Lorsque la ville est libérée le 27 juin 1944, le port est en grande partie inutilisable : les bassins sont minés et encombrés d’épaves sabordées, la gare maritime est réduite à l’état de ruines, les rails arrachés, les grues renversées, les quais piégés et le pont tournant saboté.

Face à l’ampleur des dégâts, des équipes de spécialistes alliés se mobilisent immédiatement. Grâce à leurs efforts acharnés, dès la fin juillet, le port de Cherbourg est de nouveau opérationnel et peut accueillir les premiers Liberty Ships en provenance directe des États-Unis.

La sortie de gare de Cherbourg en direction de Caen. Fonds SARDO - La Vie du Rail.

Vue d’ensemble de la gare maritime de Cherbourg. Fonds SARDO - La Vie du Rail.

Le bâtiment principal de la gare maritime de Cherbourg en juin 1944. Un bateau retourné et coulé est visible sur la droite

L’entrée du dépôt de Cherbourg en juin 1944

Le dépôt de Cherbourg après le bombardement

Le bâtiment principal de la gare maritime de Cherbourg en juin 1944

Le quai de chargement et de déchargement de la gare maritime de Cherbourg en juin 1944

Destruction et sacrifice : le prix de la Libération

La destruction du Havre, anéantie sous 12 000 tonnes de bombes, marque la fin des grandes opérations militaires en Normandie. À elle seule, cette ville symbolise l’ampleur des dégâts subis par la région.

Au total, près de 20 000 civils normands perdent la vie, principalement lors des bombardements alliés, et plus de 300 000 personnes se retrouvent sinistrées. Mais ces pertes humaines et matérielles ne se limitent pas à la Normandie.
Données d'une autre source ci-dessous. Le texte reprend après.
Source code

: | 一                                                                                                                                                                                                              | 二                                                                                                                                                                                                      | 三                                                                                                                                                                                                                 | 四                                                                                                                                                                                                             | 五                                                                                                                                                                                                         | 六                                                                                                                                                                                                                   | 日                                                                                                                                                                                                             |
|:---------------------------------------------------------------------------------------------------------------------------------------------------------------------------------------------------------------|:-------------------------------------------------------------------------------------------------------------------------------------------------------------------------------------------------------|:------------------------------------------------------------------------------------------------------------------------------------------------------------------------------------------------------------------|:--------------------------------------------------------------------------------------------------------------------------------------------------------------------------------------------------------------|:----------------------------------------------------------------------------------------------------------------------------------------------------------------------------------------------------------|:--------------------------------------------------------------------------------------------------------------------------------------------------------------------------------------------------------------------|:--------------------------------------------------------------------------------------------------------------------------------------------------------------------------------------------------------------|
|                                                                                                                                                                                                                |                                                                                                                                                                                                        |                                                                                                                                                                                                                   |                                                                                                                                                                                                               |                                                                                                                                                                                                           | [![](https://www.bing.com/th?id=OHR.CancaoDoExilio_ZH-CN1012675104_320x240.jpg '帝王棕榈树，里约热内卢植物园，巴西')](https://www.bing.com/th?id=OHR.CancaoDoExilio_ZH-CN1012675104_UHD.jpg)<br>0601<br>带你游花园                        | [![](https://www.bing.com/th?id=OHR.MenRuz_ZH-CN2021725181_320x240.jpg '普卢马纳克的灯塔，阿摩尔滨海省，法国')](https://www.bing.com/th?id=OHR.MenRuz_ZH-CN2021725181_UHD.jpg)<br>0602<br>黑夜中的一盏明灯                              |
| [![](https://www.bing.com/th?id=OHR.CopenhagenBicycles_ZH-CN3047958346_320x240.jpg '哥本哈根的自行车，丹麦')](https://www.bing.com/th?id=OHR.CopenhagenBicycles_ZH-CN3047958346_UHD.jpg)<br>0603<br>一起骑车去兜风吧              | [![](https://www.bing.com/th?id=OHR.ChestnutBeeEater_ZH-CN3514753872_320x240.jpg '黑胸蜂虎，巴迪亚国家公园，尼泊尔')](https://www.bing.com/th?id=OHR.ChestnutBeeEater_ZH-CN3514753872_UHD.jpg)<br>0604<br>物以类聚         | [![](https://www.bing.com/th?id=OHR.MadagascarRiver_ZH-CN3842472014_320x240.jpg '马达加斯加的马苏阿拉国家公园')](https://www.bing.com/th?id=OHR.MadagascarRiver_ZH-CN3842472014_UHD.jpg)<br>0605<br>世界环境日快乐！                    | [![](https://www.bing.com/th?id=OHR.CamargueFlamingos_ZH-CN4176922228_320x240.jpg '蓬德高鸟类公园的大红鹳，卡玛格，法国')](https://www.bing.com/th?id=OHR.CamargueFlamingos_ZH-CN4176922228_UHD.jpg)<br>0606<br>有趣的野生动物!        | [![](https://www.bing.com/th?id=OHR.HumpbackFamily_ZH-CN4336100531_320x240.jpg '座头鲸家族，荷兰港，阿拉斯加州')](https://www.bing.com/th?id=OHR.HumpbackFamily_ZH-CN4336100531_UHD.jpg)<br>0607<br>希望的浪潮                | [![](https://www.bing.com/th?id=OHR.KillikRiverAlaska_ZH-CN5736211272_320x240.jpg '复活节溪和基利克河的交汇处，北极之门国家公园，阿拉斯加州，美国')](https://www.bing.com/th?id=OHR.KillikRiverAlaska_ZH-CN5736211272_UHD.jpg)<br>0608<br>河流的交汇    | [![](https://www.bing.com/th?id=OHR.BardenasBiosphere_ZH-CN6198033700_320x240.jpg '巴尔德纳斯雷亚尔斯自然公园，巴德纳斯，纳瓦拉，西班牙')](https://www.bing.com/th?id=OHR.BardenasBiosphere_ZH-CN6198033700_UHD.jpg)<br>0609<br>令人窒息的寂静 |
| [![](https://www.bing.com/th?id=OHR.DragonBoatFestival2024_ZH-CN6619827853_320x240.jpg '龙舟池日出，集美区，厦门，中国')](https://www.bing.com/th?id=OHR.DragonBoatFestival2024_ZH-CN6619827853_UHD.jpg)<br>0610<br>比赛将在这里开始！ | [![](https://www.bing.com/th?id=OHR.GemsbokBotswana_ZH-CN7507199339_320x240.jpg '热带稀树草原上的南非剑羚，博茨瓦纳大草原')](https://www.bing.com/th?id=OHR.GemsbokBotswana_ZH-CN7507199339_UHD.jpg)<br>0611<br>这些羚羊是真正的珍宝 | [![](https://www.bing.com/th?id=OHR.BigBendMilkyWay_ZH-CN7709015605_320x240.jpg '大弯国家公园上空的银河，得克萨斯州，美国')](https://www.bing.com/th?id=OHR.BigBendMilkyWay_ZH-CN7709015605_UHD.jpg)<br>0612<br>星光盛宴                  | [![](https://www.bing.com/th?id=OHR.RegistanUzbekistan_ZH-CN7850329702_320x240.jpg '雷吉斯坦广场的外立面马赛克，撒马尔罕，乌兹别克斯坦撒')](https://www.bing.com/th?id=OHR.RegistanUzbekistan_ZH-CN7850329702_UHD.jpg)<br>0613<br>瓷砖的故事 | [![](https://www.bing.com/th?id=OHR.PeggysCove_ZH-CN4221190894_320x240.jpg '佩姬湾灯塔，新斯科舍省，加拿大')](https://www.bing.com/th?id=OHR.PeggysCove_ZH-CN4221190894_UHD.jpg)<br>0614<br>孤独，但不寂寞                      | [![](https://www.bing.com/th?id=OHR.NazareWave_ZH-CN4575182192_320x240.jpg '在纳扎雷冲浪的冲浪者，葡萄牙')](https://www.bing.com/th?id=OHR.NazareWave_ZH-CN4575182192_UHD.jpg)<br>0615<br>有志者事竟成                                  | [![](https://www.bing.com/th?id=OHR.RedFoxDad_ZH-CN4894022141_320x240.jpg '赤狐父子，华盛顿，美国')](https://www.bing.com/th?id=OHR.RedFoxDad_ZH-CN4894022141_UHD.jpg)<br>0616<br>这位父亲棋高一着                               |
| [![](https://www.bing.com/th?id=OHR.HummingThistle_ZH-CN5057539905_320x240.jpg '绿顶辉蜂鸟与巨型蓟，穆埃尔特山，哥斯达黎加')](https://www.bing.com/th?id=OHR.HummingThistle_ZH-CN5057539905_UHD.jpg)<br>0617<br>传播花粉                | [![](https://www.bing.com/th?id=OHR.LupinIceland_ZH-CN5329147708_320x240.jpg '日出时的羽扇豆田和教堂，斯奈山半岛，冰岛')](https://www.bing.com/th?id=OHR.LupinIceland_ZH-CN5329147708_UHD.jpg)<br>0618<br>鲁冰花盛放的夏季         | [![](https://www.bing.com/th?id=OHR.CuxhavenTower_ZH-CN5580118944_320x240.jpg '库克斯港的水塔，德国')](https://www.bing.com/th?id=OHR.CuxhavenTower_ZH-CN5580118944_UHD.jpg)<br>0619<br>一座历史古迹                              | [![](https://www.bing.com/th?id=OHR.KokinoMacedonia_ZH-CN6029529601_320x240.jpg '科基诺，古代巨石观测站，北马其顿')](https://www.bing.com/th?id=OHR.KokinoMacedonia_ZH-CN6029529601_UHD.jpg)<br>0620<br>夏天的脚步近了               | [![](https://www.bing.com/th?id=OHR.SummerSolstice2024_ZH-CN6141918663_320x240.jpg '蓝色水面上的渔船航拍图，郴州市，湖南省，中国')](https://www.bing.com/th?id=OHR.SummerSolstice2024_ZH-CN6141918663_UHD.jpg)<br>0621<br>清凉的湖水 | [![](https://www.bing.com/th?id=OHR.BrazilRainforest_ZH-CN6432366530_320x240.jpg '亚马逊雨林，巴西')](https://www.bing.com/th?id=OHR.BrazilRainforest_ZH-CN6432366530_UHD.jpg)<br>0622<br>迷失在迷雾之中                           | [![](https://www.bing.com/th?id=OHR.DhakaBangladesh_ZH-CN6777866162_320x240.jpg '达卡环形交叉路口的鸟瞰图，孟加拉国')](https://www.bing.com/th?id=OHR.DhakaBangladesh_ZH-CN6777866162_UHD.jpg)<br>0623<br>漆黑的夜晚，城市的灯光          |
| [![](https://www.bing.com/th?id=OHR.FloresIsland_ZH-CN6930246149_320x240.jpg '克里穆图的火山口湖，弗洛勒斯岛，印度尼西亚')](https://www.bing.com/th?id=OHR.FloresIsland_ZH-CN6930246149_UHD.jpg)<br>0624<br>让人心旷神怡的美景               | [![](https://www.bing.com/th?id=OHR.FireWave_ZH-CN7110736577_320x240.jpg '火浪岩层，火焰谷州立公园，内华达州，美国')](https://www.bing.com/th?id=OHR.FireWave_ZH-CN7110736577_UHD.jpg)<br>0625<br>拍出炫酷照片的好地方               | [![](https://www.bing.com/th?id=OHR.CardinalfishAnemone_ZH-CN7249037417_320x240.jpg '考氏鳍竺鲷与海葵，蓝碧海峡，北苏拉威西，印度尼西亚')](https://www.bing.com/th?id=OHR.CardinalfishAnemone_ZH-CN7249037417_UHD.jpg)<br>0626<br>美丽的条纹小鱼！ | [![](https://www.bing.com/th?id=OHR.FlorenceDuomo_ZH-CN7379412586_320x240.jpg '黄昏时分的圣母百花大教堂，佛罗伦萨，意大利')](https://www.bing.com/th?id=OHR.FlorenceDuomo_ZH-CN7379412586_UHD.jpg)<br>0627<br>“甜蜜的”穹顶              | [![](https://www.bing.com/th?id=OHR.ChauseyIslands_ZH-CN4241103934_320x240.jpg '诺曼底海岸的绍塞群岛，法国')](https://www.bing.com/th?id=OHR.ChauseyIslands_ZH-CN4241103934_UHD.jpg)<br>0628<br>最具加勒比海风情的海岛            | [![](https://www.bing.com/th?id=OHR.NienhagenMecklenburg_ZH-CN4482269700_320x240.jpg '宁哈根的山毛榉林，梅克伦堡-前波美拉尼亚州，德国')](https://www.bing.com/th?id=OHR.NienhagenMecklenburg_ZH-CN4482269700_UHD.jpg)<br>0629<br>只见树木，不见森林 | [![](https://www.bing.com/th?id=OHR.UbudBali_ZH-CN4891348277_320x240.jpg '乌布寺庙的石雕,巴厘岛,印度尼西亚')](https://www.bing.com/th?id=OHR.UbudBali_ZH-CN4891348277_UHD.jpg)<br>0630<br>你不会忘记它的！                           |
Elles frappent également d’autres régions françaises, touchées par les combats et les offensives stratégiques :

  • Les Pays de la Loire (Nantes, Tours),

  • La côte bretonne (Brest, Lorient, Saint-Nazaire),

  • Le littoral atlantique (notamment Royan),

  • Le nord de la France (Lille, Douai, Amiens, Dunkerque),

  • Les régions de l’Est, également visées par les bombardements.

Ces sacrifices immenses, subis par les populations civiles, aboutiront à la libération totale de la France après cinq années de terreur, de souffrances et de privations. Ils ouvriront aussi la voie à une nouvelle ère : celle des grands chantiers de la reconstruction nationale.

Entre mars et août 1944, on estime que 30 à 40 % des bombardements alliés avaient pour objectif de désorganiser l’outil ferroviaire français, pilier logistique de l’armée allemande. Dans cette guerre de mouvement, le chemin de fer fut à la fois victime et acteur, mais il a rempli pleinement le rôle stratégique que les Alliés lui avaient assigné.